Aproveitando as dificuldades internas e externas dos Estados Unidos, Lee Jae-myung quer fazer uma grande coisa, se for bem-sucedido, pode mudar o padrão geopolítico da Ásia Oriental


Desde que Yoon Suk-yeol falhou no seu “auto-golpe” político, e Lee Jae-myung assumiu o poder, a performance da Coreia do Sul tem sido muito mais normal do que nos anos anteriores. Essa normalidade se manifesta no fato de eles não esquecerem a história, implementando uma “diplomacia pró-Japão”; também não estão enviando drones para o norte, provocando a situação na península.
Mas Lee Jae-myung tem uma política que herdou de Yoon Suk-yeol e que continua a ampliar. Ele quer transformar a Coreia do Sul na quarta maior potência de defesa do mundo. Além disso, Lee Jae-myung também está planejando recuperar o comando militar em tempo de guerra, essas duas ações podem ser vistas como uma só, e se Lee Jae-myung realmente conseguir fazer isso durante seu mandato, pode ter um impacto muito grande no padrão geopolítico de toda a Ásia Oriental.
Lee Jae-myung consegue convencer Trump?
Recentemente, Lee Jae-myung presidiu uma reunião de Estado na Cheong Wa Dae e disse uma frase de grande significado. Ele afirmou que há muitas pessoas na Coreia do Sul que sentem insegurança na área de segurança militar, e que esse sentimento é muito anormal. O país precisa se proteger por si próprio, e não pode se preocupar que, sem forças estrangeiras, a Coreia não possa se defender. O ministro da Defesa da Coreia, Ahn Gyu-beom, respondeu imediatamente: há algumas forças nos bastidores que estão incitando e fomentando isso, mas a maioria dos cidadãos não pensa assim. Lee Jae-myung assentiu com a cabeça, reforçando mais uma vez a necessidade de explicar essas condições objetivas ao público.

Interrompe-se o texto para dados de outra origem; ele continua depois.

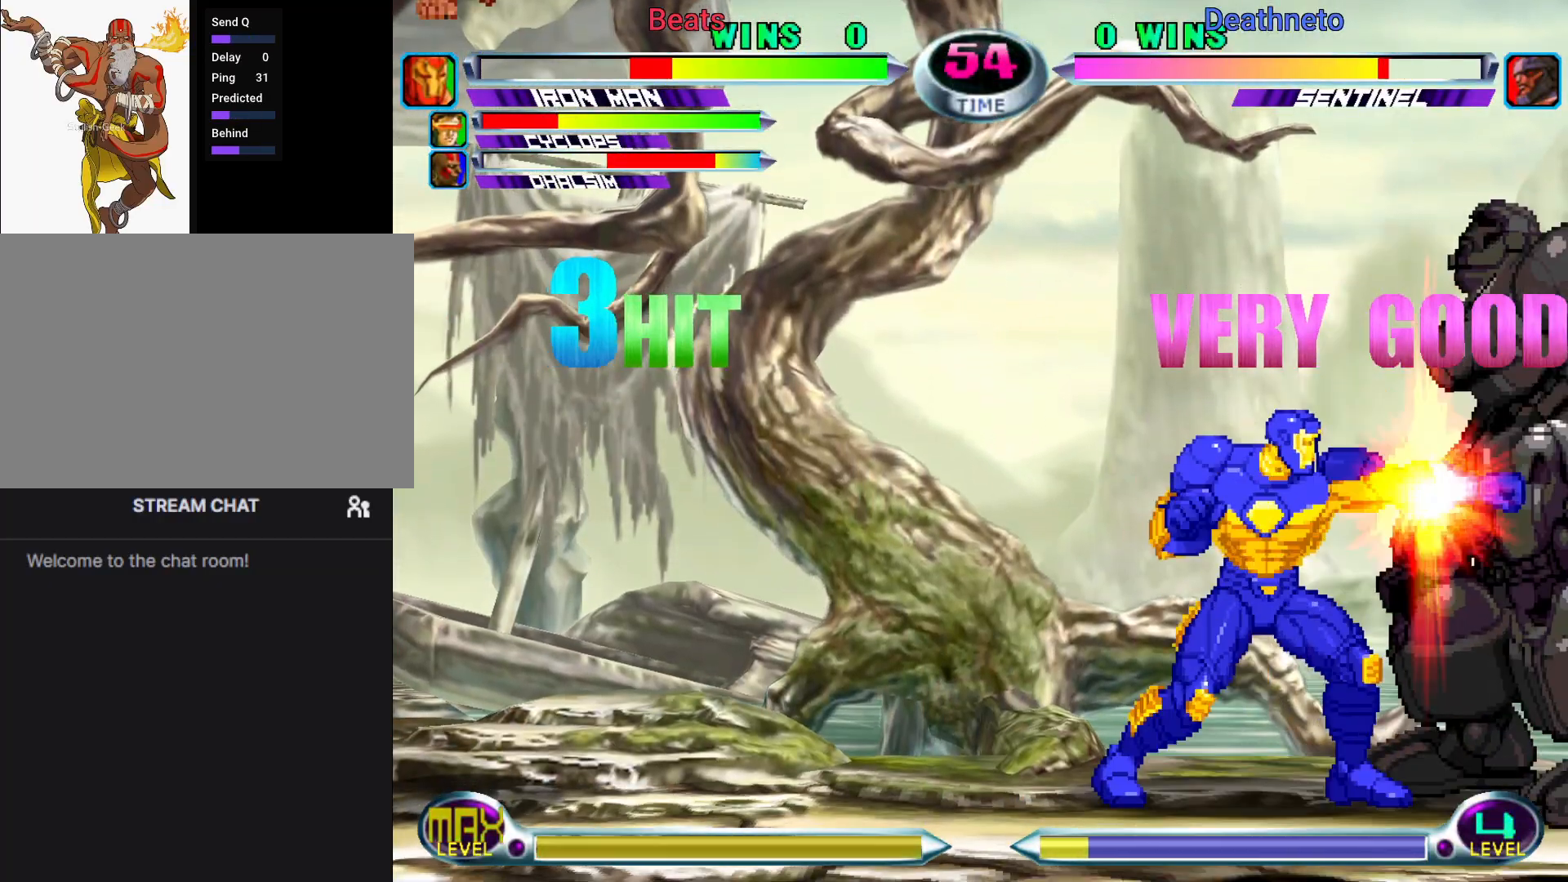
{"dt_ms": 500, "buttons": [], "left_stick": "down", "events": [[33, "left_stick", "center"], [50, "CIRCLE", "down"], [167, "CIRCLE", "up"], [250, "left_stick", "up-right"], [383, "TRIANGLE", "down"], [450, "TRIANGLE", "up"], [500, "left_stick", "down"]]}
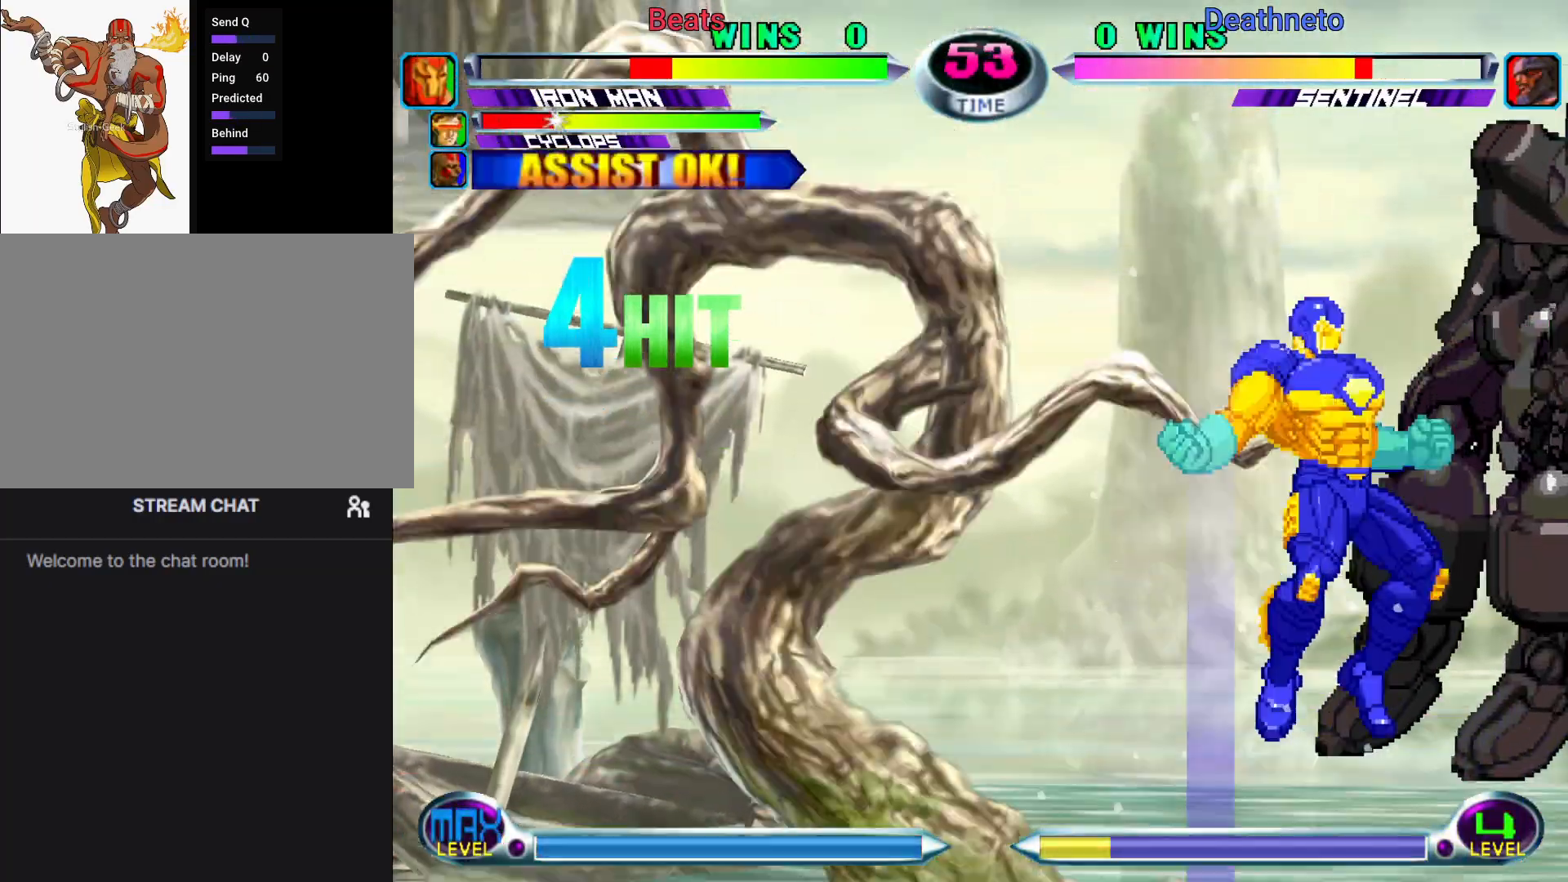
{"dt_ms": 1000, "buttons": ["CROSS"], "left_stick": "center"}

Esse tipo de diálogo nunca ocorreu na história da Coreia, muito menos foi divulgado pela mídia mainstream. Ele aponta para uma audaciosa concepção de um governo de esquerda na Coreia: recuperar o comando das forças armadas sul-coreanas dos Estados Unidos. Ironicamente, como país soberano, o comando das forças armadas sul-coreanas na verdade não está sob o controle do governo do país, devido a uma frase frequentemente dita por Yoon Suk-yeol: “Sem os EUA, não há Coreia”, e a gratidão a Washington nunca termina. Mas, no final dos anos 80, após a democratização gradual da Coreia, Roh Tae-woo foi o primeiro a propor a recuperação do comando.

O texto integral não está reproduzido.